As Tsongas bows out, does the GOP have a shot in the Third?

The Topline

Massachusetts Congresswoman Niki Tsongas announced yesterday she will not run again for the seat she has held since 2007. Past election results show her seat in the Third Congressional District may be less safe for Democrats than it first appears. Though Tsongas cruised to reelection in her own recent matchups, Charlie Baker won the district by 9 points in his 2014 election, one of several Republicans to fare well there recently. With voters in Tsongas’ district showing they are open to voting Republican, her retirement adds another layer of potential intrigue to the 2018 elections here in Massachusetts.

Even apart from Baker’s success, results in other recent statewide elections suggest the open seat in the Third could be the most attractive target for the GOP in a field of longshots. Gabriel Gomez won the Third narrowly during the 2013 special election that sent Ed Markey to the Senate. Markey won it in 2014, but squeaked by with less than a 2 point margin, making it his third worst district. Even Elizabeth Warren lost it narrowly to Scott Brown in 2012, a year with presidential turnout. Both Baker and Warren will be on the ballot again next year, so their influence may shape the race in terms of turnout and the key issues of the campaign.

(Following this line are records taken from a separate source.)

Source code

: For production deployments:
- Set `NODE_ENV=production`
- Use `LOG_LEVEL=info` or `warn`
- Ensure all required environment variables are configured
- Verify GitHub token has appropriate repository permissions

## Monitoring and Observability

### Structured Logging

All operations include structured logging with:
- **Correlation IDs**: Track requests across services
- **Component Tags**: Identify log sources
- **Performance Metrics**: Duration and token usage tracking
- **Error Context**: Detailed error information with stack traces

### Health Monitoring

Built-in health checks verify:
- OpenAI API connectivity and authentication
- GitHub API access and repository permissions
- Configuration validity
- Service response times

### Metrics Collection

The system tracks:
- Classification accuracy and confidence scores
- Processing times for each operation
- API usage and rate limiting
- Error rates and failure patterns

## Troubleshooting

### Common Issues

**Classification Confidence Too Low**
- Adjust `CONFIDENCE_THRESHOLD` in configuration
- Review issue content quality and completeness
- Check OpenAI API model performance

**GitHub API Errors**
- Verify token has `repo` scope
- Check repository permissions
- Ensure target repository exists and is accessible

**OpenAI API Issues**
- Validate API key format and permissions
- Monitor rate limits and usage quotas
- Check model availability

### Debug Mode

The Cook Political Report has declined to move the seat from its “safe D” column, underscoring the challenge facing a would-be Republican candidate. Tsongas won reelection in 2016 by 38 points, outperforming Hillary Clinton’s healthy 23-point margin there. Midterm elections tend to favor the party out of power, and Democrats have held strong leads in generic Congressional ballots going into 2018.

The Tsongas announcement has lit the political hot stove, or turned on the air conditioner, if that’s the more seasonally appropriate metaphor. Which state legislators would be willing to risk their current seats to run for a seat in a legislative body with a 16 percent approval rating? Who would trade the lack of friction in the private sector for gridlock in Washington? Nobody knows for sure, but the Beacon Hill rumor mill is churning out names faster than we can write them down.

With Tsongas leaving, there is a chance that Massachusetts’ female representation in Congress could dip even lower. Currently, it stands at an all-time high of three members (Tsongas, Warren, and Katherine Clark in the Fifth). Democrats may feel pressure to nominate a woman to carry on where Tsongas left off.

We agree with the Cook political report that early odds are the Third will remain in Democratic hands, continuing their streak of 110 Massachusetts Congressional elections since 1996 (Senate excluded). But recent elections suggest the right candidate, seizing on the right issues, could make it an interesting race.

The Crosstabs

A new poll out today is stirring controversy. Two researchers writing for the Washington Post’s Monkey Cage blog found that half of Republican voters would support President Trump postponing the 2020 election over concerns about voter fraud. A similar percentage think Trump won the popular vote. (He did not.)

Monkey Cage has a good reputation for wonky social science research, but critics have noted that preceding questions about voter fraud may have “primed” respondents to answer the way their did.